_Problem details_:
Exactly the lines from the one with "The sides here" through the final line of the listing below should appear in the answer, and no others.

(Beginning of Material provided)

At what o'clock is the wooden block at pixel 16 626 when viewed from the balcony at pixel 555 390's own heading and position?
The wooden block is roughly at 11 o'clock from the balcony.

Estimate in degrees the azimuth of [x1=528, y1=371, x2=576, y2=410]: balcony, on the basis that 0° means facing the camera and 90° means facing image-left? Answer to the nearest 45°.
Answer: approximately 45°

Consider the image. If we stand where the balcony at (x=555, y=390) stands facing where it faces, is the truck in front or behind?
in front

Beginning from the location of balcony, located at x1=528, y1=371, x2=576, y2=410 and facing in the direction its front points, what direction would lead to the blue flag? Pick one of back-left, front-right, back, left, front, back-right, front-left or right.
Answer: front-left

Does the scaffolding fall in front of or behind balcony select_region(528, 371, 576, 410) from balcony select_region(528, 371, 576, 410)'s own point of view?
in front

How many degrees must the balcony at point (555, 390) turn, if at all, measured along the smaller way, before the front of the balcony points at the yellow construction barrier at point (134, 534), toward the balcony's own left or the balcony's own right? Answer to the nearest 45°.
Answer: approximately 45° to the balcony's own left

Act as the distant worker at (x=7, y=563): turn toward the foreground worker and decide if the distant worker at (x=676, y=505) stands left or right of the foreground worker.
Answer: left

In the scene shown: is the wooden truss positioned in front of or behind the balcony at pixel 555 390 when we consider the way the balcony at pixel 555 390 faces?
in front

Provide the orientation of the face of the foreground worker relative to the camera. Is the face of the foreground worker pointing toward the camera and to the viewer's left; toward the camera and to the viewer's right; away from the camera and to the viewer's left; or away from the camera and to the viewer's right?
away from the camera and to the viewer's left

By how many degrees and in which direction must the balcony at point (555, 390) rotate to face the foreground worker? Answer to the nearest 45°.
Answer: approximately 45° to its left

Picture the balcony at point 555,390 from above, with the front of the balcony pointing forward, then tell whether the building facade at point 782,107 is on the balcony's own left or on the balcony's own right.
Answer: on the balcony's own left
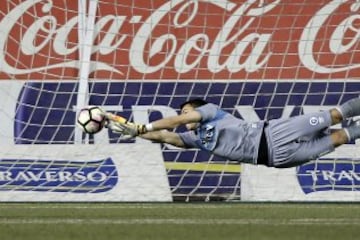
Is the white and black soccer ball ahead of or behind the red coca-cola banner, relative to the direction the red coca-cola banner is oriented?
ahead

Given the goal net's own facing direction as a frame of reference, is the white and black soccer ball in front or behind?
in front

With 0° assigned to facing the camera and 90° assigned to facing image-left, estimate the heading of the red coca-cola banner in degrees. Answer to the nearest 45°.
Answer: approximately 0°

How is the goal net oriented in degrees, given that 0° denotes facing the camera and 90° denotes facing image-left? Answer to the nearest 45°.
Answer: approximately 0°
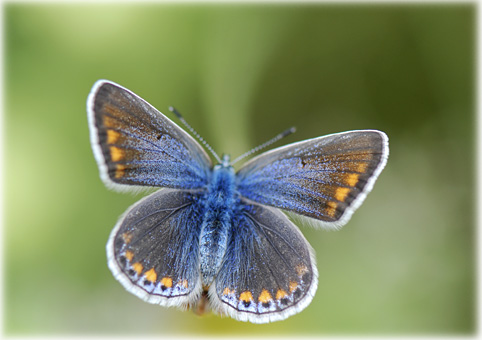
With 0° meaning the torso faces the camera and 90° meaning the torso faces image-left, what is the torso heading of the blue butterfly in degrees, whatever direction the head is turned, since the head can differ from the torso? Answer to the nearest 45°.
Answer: approximately 180°
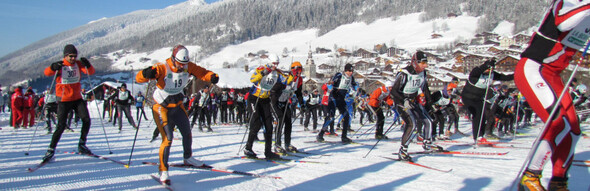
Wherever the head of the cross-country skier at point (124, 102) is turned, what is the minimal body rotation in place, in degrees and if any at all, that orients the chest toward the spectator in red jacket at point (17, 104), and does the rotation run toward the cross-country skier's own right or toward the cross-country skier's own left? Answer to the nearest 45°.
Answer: approximately 135° to the cross-country skier's own right

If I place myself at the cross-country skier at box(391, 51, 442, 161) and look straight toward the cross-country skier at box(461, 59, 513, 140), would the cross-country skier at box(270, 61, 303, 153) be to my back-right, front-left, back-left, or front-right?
back-left

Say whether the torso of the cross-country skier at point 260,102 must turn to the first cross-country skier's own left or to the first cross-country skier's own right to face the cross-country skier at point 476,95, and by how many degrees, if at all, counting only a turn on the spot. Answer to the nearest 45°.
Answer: approximately 45° to the first cross-country skier's own left

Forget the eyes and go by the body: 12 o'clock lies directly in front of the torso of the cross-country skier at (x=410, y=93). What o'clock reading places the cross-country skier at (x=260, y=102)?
the cross-country skier at (x=260, y=102) is roughly at 4 o'clock from the cross-country skier at (x=410, y=93).

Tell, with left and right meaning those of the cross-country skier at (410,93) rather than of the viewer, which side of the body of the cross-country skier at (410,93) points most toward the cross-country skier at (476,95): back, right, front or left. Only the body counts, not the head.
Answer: left
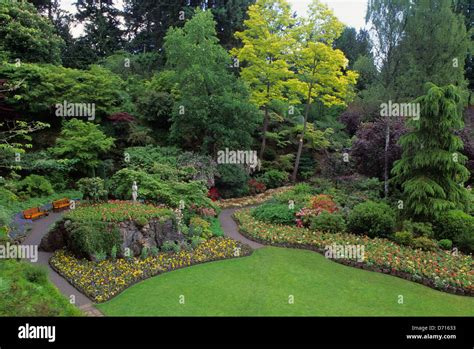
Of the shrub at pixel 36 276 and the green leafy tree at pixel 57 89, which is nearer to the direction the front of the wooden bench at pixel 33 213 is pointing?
the shrub

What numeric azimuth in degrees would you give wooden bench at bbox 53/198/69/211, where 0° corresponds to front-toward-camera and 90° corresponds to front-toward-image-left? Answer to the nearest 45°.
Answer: approximately 315°

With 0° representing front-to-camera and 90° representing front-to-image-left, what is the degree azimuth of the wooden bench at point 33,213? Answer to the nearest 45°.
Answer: approximately 315°

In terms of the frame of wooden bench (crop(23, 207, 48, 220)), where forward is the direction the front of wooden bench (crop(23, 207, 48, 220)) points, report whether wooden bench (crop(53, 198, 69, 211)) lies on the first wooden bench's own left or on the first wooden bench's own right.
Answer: on the first wooden bench's own left

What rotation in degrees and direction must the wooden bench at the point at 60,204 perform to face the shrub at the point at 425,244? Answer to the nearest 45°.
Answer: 0° — it already faces it

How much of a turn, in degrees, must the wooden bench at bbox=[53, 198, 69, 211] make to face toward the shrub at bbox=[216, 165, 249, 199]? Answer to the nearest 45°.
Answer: approximately 45° to its left

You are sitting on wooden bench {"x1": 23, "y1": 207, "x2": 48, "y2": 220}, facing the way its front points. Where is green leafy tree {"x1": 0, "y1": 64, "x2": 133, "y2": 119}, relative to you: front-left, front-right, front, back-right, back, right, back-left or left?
back-left
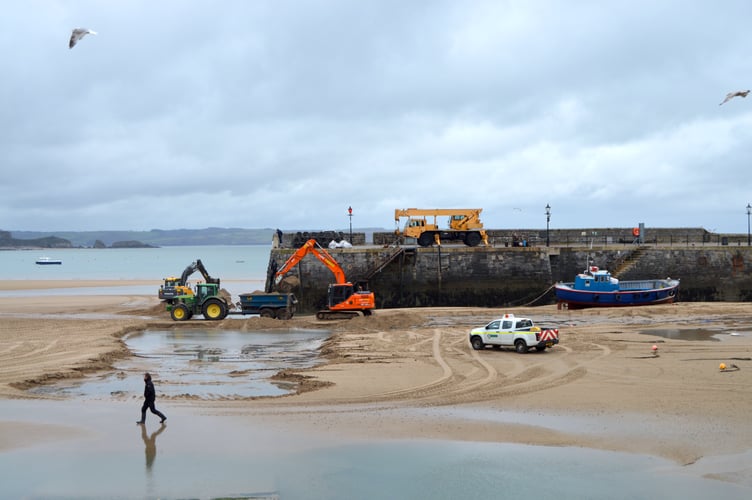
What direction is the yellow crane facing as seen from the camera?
to the viewer's left

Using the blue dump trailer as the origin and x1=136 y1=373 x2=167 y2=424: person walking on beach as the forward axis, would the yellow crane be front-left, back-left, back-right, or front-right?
back-left

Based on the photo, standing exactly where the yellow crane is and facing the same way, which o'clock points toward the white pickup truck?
The white pickup truck is roughly at 9 o'clock from the yellow crane.

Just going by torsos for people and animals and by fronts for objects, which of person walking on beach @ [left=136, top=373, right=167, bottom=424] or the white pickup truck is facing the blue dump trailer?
the white pickup truck

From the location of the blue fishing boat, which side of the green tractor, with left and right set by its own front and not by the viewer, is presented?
back

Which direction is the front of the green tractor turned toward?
to the viewer's left

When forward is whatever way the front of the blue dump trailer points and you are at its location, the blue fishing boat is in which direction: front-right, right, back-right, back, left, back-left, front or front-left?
back

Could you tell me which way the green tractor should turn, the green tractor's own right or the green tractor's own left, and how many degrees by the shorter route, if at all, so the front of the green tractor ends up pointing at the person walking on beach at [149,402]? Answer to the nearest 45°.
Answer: approximately 90° to the green tractor's own left

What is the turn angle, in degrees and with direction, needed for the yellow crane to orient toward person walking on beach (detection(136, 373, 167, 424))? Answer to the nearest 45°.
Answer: approximately 90° to its left

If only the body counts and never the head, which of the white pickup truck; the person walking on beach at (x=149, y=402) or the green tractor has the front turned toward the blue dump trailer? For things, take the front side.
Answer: the white pickup truck
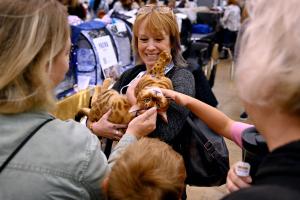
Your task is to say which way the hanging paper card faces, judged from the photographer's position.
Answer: facing the viewer

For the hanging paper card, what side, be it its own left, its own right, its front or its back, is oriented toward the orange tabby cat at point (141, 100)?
front

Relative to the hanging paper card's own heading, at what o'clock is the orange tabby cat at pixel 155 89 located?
The orange tabby cat is roughly at 12 o'clock from the hanging paper card.

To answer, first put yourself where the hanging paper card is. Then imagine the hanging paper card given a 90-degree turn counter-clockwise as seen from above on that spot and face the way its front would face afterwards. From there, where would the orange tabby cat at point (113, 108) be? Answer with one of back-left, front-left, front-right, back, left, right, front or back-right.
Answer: right
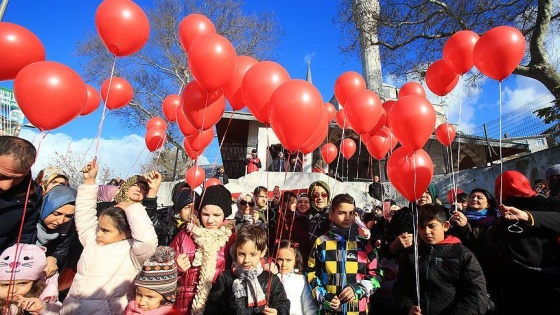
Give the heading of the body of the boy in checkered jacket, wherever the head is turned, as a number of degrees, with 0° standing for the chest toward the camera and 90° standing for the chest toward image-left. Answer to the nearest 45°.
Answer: approximately 0°

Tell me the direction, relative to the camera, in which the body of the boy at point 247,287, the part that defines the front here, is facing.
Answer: toward the camera

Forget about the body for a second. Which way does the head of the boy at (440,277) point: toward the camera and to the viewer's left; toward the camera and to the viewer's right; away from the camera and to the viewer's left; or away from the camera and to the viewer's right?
toward the camera and to the viewer's left

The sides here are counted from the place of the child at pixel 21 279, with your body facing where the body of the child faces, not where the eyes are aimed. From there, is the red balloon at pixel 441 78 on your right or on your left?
on your left

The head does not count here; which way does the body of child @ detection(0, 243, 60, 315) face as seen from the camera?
toward the camera

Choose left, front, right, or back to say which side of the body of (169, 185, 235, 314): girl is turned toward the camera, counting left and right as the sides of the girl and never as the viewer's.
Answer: front

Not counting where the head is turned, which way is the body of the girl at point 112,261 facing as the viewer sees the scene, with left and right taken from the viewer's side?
facing the viewer and to the left of the viewer

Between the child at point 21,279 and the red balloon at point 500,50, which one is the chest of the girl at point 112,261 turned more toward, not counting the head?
the child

(End of Material provided)

_Exercise response_:
The sides here are counted from the place of the child at pixel 21 279, with your body facing where the body of the child faces, not where the eyes are aimed. From there, is the red balloon at pixel 441 78 on your right or on your left?
on your left

The head does not count here; which way does the body of child @ detection(0, 243, 60, 315) face as seen from the camera?
toward the camera

Choose left, front, right, or back to say which side of the body of (169, 185, 235, 314): girl is turned toward the camera, counting left and right as the sides of the girl and never as the viewer's.
Answer: front

Not counting where the head is turned, which way is the body of the girl at point 112,261 facing as the viewer sees the scene, with left and right taken from the viewer's side?
facing the viewer and to the left of the viewer

Between the child at point 21,279 and the red balloon at point 500,50, which one is the chest of the girl at point 112,261 turned more toward, not counting the head?
the child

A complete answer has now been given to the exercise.